Grand Marlin chef Edward Lordman spent the summer casting a spotlight on Pensacola’s culinary scene through his appearance on the Food Network summer series “Beachside Brawl.”
Over six weeks of competition, Lordman chopped, baked and pureed his way into the final round of an East vs. West cooking competition that brought together top chefs from across the country to vie for the title “Best of the Beach” and a $25,000 vacation.
In the final episode of the show Sunday, Lordman beat out another Florida chef to win the title “Best of the East Coast” but suffered a narrow defeat in a final showdown with the West’s best chef.
Still, Lordman said he was “at peace” with the result, proud of his performance and confident he had come home a better chef.
East Coast, Beast Coast
In the first challenge, each coast’s team needed to use two ingredients from an iconic tropical beverage and incorporate them into a savory dish.
Lordman and Tampa chef Jada Vidal were tasked to play off the piña colada, using coconut cream and pineapple.
Lordman presented the judges with a coconut pineapple broth with charred corn and pineapple slaw, topped with coconut fried shrimp.
Lordman selected for Food Network series:Pensacola chef Edward Lordman to compete on Food Network’s ‘Beachside Brawl’ this month
Missed the final episode?:Pensacola chef Ed Lordman makes it to Food Network’s ‘Beachside Brawl’ finale on July 24
Beachside Brawl host Antonia Lofaso noted how Lordman “mastered” the use of the two required ingredients and complimented the creaminess of the broth.

# [TO-DO ITEM A]
According to the Lordman article, which two ingredients did Lordman and Jada Vidal have to use in the first challenge?
The listing that follows has no connection to the Lordman article.

(Transcribed page contents)
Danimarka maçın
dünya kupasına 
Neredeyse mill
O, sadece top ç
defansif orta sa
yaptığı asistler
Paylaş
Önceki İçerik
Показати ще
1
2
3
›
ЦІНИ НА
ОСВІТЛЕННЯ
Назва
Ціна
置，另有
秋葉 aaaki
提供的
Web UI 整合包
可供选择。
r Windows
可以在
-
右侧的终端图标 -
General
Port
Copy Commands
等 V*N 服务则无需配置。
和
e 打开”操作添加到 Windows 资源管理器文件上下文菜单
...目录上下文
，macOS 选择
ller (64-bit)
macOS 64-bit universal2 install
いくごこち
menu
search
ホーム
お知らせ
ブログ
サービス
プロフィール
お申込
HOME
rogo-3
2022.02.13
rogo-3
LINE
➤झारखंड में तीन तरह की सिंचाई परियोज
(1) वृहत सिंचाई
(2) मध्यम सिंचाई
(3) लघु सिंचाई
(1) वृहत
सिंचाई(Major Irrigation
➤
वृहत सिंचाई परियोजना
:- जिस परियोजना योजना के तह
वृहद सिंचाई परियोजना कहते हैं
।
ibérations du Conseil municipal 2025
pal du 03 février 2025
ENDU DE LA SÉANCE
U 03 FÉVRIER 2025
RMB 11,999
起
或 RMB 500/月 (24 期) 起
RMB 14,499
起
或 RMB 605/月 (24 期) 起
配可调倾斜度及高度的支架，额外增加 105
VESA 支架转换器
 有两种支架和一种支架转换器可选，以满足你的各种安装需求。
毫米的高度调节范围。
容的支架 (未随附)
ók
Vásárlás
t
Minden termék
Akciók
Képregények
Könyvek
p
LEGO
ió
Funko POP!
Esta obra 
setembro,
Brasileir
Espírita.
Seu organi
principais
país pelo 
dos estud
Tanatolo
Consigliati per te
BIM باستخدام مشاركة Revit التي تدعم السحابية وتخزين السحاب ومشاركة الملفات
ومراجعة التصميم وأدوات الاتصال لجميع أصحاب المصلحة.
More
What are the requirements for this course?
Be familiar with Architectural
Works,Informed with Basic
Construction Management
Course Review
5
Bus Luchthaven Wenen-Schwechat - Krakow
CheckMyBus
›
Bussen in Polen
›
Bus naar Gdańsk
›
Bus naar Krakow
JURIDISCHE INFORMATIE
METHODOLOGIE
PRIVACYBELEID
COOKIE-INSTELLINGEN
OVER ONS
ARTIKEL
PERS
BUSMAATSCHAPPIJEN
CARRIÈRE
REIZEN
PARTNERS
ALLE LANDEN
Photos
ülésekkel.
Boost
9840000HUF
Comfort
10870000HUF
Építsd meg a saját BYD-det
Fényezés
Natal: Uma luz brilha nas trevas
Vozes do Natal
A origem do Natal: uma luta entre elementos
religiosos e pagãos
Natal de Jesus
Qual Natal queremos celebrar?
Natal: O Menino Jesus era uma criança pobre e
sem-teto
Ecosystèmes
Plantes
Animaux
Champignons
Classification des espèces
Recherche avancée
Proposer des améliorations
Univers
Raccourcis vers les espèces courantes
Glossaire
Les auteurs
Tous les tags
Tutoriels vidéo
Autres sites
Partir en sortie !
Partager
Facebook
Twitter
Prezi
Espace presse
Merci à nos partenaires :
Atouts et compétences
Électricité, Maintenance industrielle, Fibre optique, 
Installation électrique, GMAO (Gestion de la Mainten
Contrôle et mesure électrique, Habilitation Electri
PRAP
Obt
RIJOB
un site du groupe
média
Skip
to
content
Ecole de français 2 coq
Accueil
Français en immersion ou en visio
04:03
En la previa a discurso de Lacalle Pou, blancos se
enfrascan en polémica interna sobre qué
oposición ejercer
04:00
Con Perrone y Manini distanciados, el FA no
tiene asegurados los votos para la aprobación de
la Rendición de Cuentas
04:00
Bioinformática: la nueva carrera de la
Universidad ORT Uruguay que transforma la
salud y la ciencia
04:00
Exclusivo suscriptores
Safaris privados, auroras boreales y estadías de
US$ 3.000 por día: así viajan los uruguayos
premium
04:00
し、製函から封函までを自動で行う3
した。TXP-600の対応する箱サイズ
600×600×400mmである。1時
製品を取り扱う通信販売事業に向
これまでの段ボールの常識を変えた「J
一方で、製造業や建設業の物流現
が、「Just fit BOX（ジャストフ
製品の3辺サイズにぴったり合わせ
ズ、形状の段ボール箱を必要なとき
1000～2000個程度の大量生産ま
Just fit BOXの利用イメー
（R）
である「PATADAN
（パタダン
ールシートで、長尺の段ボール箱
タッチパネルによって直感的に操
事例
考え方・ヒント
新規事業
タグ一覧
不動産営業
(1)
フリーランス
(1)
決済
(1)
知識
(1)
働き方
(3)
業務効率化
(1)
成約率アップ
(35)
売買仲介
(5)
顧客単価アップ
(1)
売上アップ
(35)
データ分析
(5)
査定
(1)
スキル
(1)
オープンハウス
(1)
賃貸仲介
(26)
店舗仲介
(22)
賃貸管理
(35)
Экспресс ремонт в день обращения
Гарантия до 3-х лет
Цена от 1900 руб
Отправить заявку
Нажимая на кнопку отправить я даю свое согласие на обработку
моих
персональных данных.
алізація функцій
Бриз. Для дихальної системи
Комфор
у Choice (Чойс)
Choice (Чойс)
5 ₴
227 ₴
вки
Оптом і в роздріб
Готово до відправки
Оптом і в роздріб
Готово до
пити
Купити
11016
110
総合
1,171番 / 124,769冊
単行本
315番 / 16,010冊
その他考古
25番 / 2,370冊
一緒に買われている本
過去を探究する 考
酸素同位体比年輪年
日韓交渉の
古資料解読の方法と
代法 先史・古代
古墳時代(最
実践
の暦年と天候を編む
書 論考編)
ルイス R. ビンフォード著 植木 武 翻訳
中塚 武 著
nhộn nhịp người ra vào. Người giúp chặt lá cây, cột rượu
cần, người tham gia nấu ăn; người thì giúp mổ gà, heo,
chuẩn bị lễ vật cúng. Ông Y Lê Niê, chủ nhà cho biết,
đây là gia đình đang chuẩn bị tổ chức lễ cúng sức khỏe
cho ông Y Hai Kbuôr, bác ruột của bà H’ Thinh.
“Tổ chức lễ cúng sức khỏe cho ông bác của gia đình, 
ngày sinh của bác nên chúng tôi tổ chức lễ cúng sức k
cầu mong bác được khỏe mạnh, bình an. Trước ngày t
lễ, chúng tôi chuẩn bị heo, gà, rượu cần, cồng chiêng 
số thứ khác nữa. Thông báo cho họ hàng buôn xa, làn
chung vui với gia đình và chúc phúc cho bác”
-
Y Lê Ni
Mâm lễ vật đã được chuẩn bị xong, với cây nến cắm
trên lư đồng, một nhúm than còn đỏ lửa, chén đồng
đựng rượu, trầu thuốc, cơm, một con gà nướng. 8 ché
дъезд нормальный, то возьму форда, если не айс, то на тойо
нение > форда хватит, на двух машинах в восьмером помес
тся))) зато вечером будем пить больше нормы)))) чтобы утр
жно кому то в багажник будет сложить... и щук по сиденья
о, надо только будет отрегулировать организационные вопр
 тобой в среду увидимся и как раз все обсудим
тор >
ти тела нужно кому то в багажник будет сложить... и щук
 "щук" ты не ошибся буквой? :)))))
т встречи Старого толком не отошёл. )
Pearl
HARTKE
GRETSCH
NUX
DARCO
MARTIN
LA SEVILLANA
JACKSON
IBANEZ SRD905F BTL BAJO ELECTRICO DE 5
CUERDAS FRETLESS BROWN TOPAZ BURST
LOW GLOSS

# [TO-DO ITEM B]
Put the listing, from its first line up to and including the line with "Copy Commands", into a Markdown table with the columns Line No. and Text, leaving out any blank lines.

# [TASK SOLUTION A]
Coconut cream and pineapple.

# [TASK SOLUTION B]
| Line No. | Text |
|---|---|
| 1 | Danimarka maçın |
| 2 | dünya kupasına  |
| 3 | Neredeyse mill |
| 4 | O, sadece top ç |
| 5 | defansif orta sa |
| 6 | yaptığı asistler |
| 7 | Paylaş |
| 8 | Önceki İçerik |
| 9 | Показати ще |
| 10 | 1 |
| 11 | 2 |
| 12 | 3 |
| 13 | › |
| 14 | ЦІНИ НА |
| 15 | ОСВІТЛЕННЯ |
| 16 | Назва |
| 17 | Ціна |
| 18 | 置，另有 |
| 19 | 秋葉 aaaki |
| 20 | 提供的 |
| 21 | Web UI 整合包 |
| 22 | 可供选择。 |
| 23 | r Windows |
| 24 | 可以在 |
| 25 | - |
| 26 | 右侧的终端图标 - |
| 27 | General |
| 28 | Port |
| 29 | Copy Commands |